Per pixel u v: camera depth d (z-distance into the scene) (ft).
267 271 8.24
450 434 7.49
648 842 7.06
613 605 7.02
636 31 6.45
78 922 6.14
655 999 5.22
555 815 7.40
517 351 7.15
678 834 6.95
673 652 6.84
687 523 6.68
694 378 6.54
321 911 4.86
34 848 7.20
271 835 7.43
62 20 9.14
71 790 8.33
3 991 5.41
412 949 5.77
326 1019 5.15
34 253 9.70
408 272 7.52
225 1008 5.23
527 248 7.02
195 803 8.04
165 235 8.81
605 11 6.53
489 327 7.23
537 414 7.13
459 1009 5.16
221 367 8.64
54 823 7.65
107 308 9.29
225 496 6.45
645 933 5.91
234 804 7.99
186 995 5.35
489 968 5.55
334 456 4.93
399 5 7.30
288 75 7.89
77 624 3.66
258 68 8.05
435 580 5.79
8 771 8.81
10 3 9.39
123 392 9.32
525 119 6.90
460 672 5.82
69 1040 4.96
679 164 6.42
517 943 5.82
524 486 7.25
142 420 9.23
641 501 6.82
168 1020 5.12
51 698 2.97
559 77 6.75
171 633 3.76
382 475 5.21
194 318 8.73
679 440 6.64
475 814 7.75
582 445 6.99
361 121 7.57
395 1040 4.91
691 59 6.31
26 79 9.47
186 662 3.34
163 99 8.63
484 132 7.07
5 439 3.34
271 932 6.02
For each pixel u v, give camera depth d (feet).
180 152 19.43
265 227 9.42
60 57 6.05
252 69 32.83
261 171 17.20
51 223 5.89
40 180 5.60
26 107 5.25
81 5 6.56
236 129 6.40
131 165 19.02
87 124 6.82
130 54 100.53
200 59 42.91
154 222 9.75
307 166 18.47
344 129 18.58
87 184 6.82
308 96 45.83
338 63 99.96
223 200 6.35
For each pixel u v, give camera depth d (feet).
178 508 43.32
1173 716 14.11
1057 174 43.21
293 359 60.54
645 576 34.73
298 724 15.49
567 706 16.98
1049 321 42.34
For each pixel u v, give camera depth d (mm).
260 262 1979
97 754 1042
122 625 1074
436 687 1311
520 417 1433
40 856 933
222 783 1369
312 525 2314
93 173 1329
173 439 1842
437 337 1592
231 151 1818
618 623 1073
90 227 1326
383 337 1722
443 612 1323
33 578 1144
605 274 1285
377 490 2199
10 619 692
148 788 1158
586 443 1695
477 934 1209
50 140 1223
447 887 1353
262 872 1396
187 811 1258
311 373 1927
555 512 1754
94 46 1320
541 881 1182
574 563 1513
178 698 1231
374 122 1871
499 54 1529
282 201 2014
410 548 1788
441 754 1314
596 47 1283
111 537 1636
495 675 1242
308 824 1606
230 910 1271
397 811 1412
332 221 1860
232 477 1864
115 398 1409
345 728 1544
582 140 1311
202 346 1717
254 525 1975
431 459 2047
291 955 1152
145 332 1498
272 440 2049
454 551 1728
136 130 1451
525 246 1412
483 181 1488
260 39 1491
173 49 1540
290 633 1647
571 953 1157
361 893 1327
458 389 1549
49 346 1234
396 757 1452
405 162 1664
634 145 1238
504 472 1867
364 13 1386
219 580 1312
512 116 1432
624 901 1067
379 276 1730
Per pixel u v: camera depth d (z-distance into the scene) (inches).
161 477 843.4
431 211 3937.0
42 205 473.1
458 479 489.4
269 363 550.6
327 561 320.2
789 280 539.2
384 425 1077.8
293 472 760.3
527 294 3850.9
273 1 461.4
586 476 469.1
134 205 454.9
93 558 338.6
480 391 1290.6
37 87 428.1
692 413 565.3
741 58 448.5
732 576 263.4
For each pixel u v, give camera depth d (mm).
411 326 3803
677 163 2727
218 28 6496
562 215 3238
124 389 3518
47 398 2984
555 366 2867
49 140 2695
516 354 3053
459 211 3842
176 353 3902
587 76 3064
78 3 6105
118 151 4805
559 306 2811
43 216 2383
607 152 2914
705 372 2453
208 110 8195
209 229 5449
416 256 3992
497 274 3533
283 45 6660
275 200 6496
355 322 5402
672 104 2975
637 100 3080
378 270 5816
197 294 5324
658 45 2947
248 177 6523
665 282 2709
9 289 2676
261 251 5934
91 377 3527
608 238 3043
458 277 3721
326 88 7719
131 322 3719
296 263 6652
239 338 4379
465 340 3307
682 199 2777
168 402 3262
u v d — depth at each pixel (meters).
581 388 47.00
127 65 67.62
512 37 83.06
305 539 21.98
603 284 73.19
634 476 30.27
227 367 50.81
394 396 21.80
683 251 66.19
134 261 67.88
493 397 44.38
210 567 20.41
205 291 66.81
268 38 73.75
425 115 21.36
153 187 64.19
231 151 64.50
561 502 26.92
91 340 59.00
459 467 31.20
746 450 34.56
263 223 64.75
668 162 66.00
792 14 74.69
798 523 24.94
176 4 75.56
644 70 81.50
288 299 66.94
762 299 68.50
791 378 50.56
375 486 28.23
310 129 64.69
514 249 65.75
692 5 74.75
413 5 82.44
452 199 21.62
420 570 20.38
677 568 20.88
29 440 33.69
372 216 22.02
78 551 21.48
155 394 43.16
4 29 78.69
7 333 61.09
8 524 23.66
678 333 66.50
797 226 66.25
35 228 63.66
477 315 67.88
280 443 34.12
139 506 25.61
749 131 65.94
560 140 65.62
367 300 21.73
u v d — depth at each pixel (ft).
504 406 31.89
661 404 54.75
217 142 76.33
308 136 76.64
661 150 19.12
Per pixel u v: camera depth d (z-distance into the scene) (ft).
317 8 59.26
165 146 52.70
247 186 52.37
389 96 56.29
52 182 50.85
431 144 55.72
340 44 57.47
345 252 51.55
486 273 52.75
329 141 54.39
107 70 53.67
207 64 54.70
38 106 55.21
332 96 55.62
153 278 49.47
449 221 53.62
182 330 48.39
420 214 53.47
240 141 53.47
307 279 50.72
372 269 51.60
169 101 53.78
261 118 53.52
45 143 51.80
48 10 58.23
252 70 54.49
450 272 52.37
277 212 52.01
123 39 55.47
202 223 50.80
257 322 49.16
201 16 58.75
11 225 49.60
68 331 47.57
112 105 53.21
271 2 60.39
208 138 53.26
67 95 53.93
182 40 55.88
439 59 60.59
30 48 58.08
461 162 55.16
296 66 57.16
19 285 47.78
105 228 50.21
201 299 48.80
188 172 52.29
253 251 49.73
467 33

*WHAT YOU NEED TO DO*
Give back, word for word, the lines from the one with "38 106 55.21" through the last line of the entries, both included, and no other line.

*RESULT OF THE TASK*
38 106 55.21
332 96 55.62
153 278 49.47
449 221 53.62
182 330 48.39
420 214 53.47
240 141 53.47
307 279 50.72
372 269 51.60
169 101 53.78
261 118 53.52
45 143 51.80
48 10 58.23
252 70 54.49
450 272 52.37
277 212 52.01
123 39 55.47
202 223 50.80
257 322 49.16
201 16 58.75
11 225 49.60
68 331 47.57
112 105 53.21
271 2 60.39
208 138 53.26
67 95 53.93
182 40 55.88
439 59 60.59
30 48 58.08
461 162 55.16
296 66 57.16
19 285 47.78
105 228 50.21
201 299 48.80
188 172 52.29
253 251 49.73
467 33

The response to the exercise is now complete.